The shah takes aim at a rifle-shooting booth.
In the light of the Islamic Revolution that would later sweep Iran, and all that would happen to Farah, the shah, and their country, maybe Farah really did see her future that night. On top of whatever other hardships she woul
d have to face, her daughter Leila would die of a drug overdose in London, and her youngest son, Ali-Reza, would shoot himself in Boston in 2011.

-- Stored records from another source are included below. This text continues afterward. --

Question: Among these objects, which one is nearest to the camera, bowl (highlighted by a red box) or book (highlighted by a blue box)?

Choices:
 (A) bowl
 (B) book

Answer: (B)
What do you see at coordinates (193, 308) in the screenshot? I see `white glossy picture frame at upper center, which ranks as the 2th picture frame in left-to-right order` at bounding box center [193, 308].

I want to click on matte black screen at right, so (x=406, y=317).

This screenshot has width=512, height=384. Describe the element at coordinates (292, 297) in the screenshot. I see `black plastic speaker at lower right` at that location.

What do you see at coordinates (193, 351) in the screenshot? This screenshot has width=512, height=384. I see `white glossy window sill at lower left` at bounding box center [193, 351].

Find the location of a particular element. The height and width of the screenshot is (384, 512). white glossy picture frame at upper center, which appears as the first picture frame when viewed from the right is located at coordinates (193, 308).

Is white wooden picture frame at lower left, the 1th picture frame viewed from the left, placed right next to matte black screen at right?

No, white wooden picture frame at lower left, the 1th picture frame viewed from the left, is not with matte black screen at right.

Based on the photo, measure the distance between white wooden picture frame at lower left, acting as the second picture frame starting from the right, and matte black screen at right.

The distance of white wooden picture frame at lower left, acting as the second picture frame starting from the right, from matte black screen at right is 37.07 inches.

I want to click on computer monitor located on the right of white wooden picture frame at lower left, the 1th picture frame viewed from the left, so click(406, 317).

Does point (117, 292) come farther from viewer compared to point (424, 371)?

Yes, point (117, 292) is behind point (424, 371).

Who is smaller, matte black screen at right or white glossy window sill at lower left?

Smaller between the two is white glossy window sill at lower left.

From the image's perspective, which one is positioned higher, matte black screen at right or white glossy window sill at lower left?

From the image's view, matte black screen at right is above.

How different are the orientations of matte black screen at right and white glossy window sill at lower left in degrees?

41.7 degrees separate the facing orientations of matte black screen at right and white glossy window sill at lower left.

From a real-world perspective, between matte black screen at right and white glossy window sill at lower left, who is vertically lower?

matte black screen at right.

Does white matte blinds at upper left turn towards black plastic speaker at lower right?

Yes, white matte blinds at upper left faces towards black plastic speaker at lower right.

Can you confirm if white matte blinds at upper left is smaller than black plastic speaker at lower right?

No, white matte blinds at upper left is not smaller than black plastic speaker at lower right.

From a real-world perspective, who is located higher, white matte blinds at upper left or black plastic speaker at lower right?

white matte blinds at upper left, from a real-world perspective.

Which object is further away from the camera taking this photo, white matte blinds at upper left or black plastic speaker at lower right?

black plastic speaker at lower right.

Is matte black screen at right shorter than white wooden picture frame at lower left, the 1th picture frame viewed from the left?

During all my visits to Iran, I established a friendly relationship with Farah but not with the shah. He was a man people feared. He’d given me freedom to photograph him because he wanted to show a different side of himself. But even while he was trying to project a normal impression, the shah inspired fear. You can see it in the photos I took. He tries to look as if he’s having fun while shooting a fairground rifle or riding his motorbike. But actually he doesn’t look happy in the least. Can you blame him? Other powerful men would later come to me, asking me to soften their image. But none of them were in as precarious a position as the shah was in those days. I definitely left Iran with some interesting and unique photos, but I don’t believe I ever managed to humanize the shah as I did Farah. And even if I had, those photos wouldn’t be as honest as the ones you see. I never returned to Iran again.
Farah Diba gets her cards read by a gypsy fortune-teller. The signs seem to be predicting disaster. Time would prove them right.
But there were a few strange postscripts to my involvement with the royal family. In Rome one evening in 1971, I invited Gianfranco Piacentini, a famous Italian playboy, to dinner. He showed up with the shah’s first wife, Princess Soraya of Iran. She and the shah had divorced in the late 1950s because Soraya couldn’t have children, after which she lived mostly in Paris, in self-imposed exile, despite a brief foray into movie acting. Princess Soraya barely said a word throughout dinner. I have no idea if she knew that I’d worked with the shah’s family, but in any case she never asked me about them and wore a very sad expression all night.